01/05/2021
Comment pourrait-on penser à autre chose ? Il y a tant à faire au sein de l’immobilité : appuyer le sol fermement des genoux, maintenir le bassin basculé en avant, cambrer les reins, tendre la colonne vertébrale, veiller à ce qu’elle ne s’affaisse pas, qu’elle ne penche pas à gauche ou à droite, redresser la nuque, rentrer le menton, qui, de lui-même, pointe vers l’avant, remonter les mains qui redescendent toutes seules sur les cuisses, replacer à l’horizontale les pouces qui pivotent… Et j’allais oublier la langue qui divague dans la bouche, au lieu de se tenir sagement contre le palais, derrière les incisives.

===============

VOTRE OBJECTIF :: Pourriez-vous recopier en entier le texte sur la posture immobile, sans rien y modifier ? Ne vous fondez que sur le texte ci-dessus.

MATÉRIEL FOURNI ::
===============

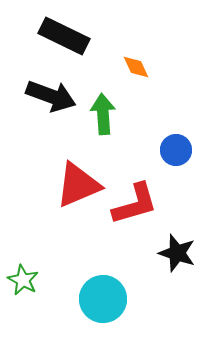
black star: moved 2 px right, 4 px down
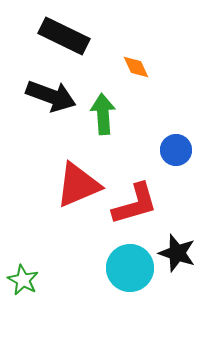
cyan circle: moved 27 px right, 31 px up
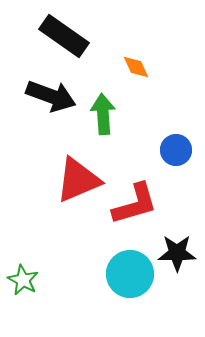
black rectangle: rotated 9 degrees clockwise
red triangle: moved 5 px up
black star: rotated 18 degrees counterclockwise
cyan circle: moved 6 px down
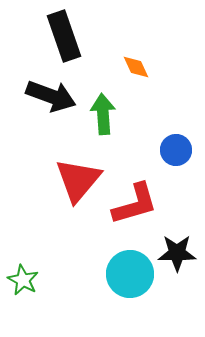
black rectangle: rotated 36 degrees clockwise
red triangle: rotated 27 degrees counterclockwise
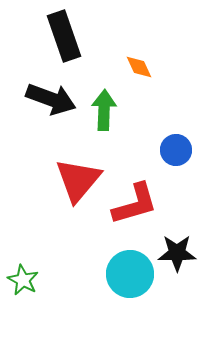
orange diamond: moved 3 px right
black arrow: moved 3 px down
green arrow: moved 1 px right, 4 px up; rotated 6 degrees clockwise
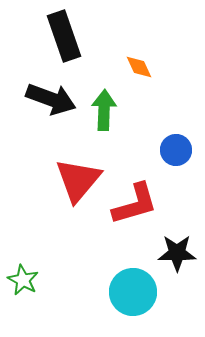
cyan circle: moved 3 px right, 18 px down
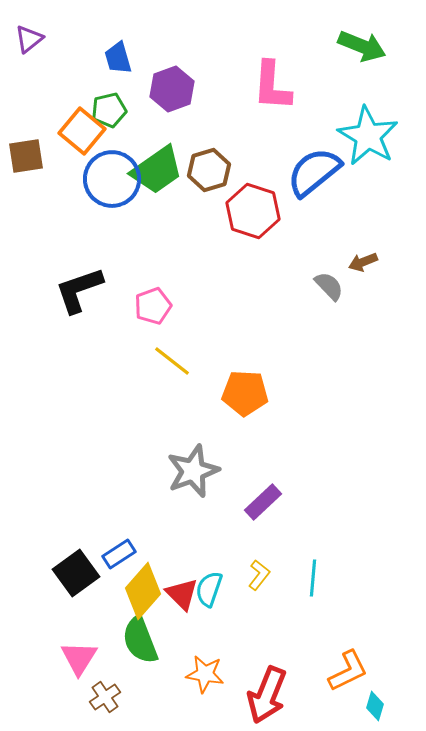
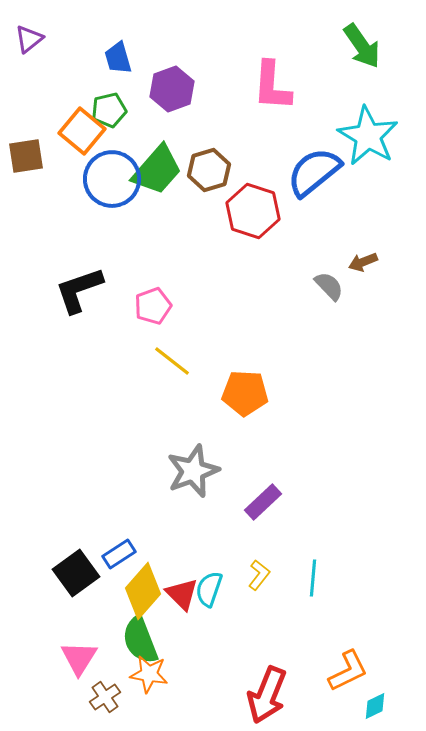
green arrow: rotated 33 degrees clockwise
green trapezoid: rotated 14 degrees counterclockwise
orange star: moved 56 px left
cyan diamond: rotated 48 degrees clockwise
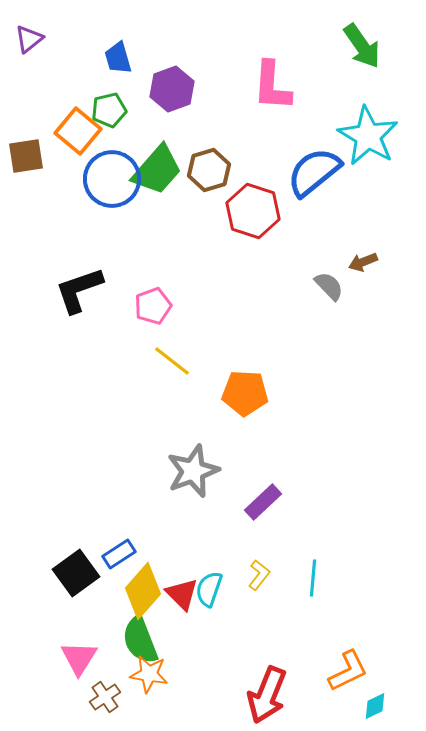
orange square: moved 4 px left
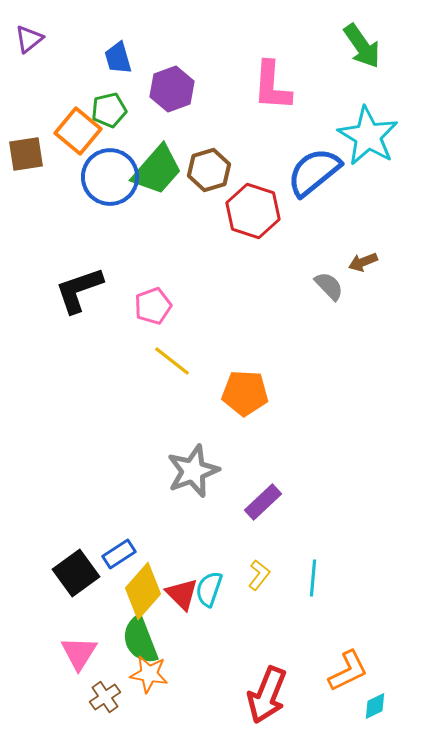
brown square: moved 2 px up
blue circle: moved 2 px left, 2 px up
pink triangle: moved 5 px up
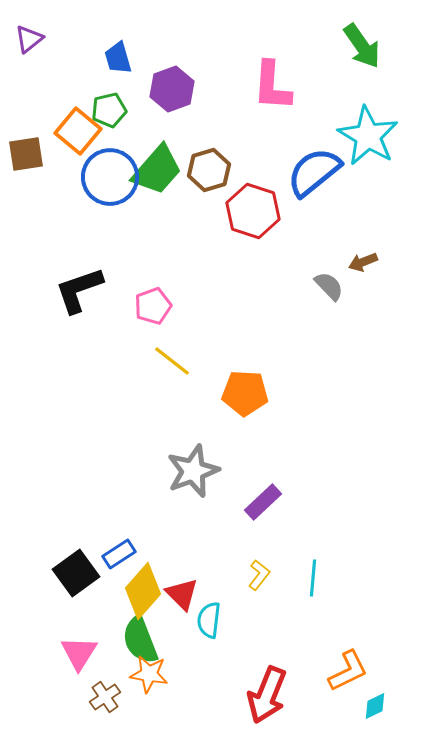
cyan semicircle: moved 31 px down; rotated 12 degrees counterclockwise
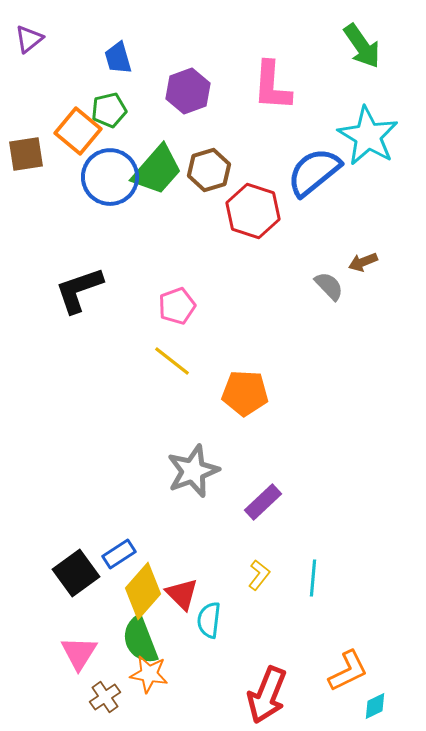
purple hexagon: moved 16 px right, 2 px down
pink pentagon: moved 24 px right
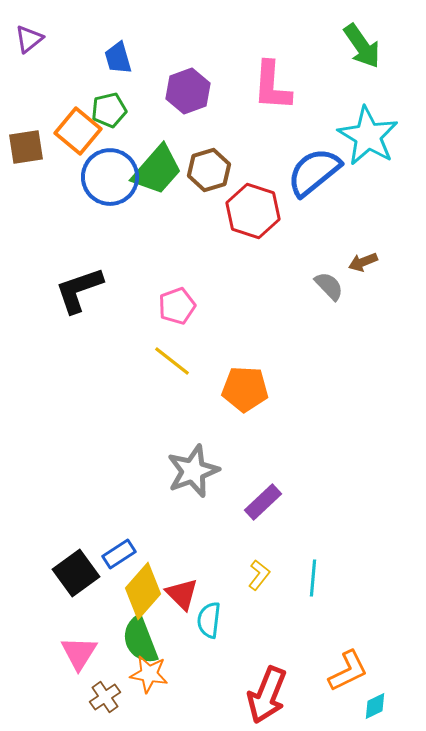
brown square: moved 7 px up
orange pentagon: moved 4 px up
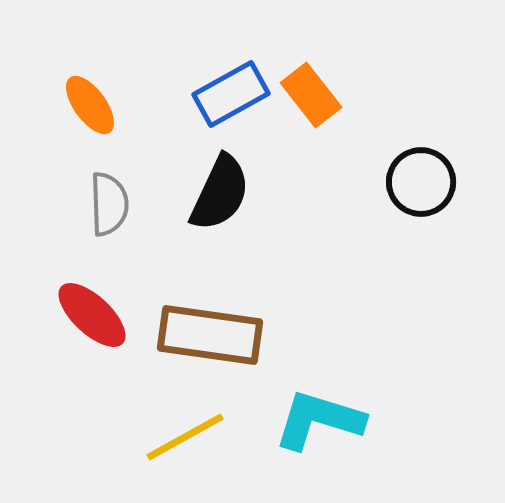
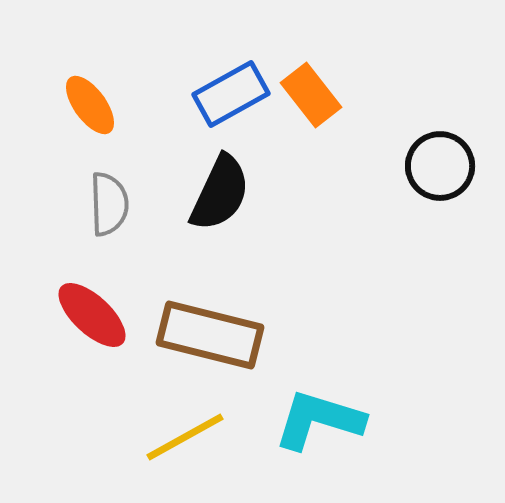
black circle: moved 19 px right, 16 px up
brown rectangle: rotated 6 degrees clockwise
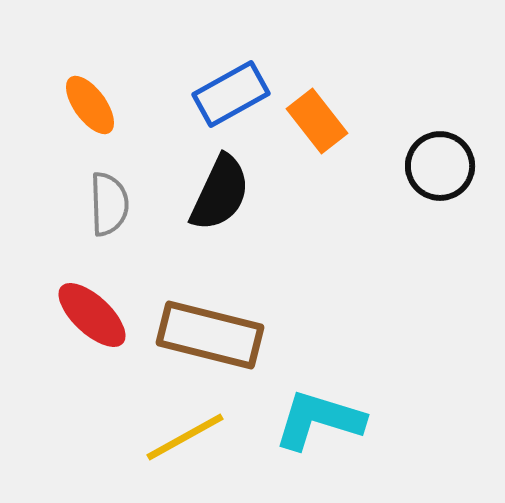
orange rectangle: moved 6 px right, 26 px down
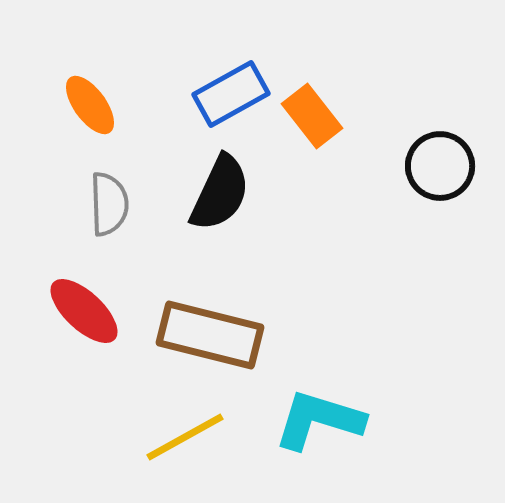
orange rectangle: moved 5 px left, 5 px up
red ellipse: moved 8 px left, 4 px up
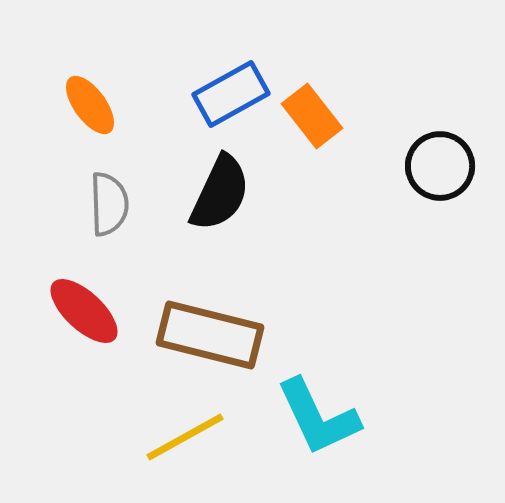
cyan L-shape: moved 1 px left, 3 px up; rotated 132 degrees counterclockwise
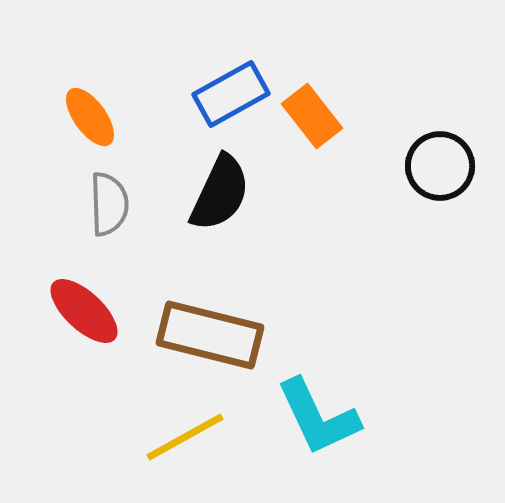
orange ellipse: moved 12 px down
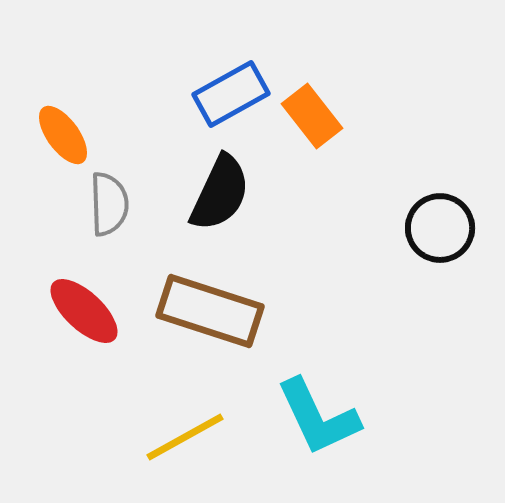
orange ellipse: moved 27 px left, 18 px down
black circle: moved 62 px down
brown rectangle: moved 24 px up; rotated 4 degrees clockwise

===============

RÉSULTAT PRODUIT ::
01/05/2021
Comment pourrait-on penser à autre chose ? Il y a tant à faire au sein de l’immobilité : appuyer le sol fermement des genoux, maintenir le bassin basculé en avant, cambrer les reins, tendre la colonne vertébrale, veiller à ce qu’elle ne s’affaisse pas, qu’elle ne penche pas à gauche ou à droite, redresser la nuque, rentrer le menton, qui, de lui-même, pointe vers l’avant, remonter les mains qui redescendent toutes seules sur les cuisses, replacer à l’horizontale les pouces qui pivotent… Et j’allais oublier la langue qui divague dans la bouche, au lieu de se tenir sagement contre le palais, derrière les incisives.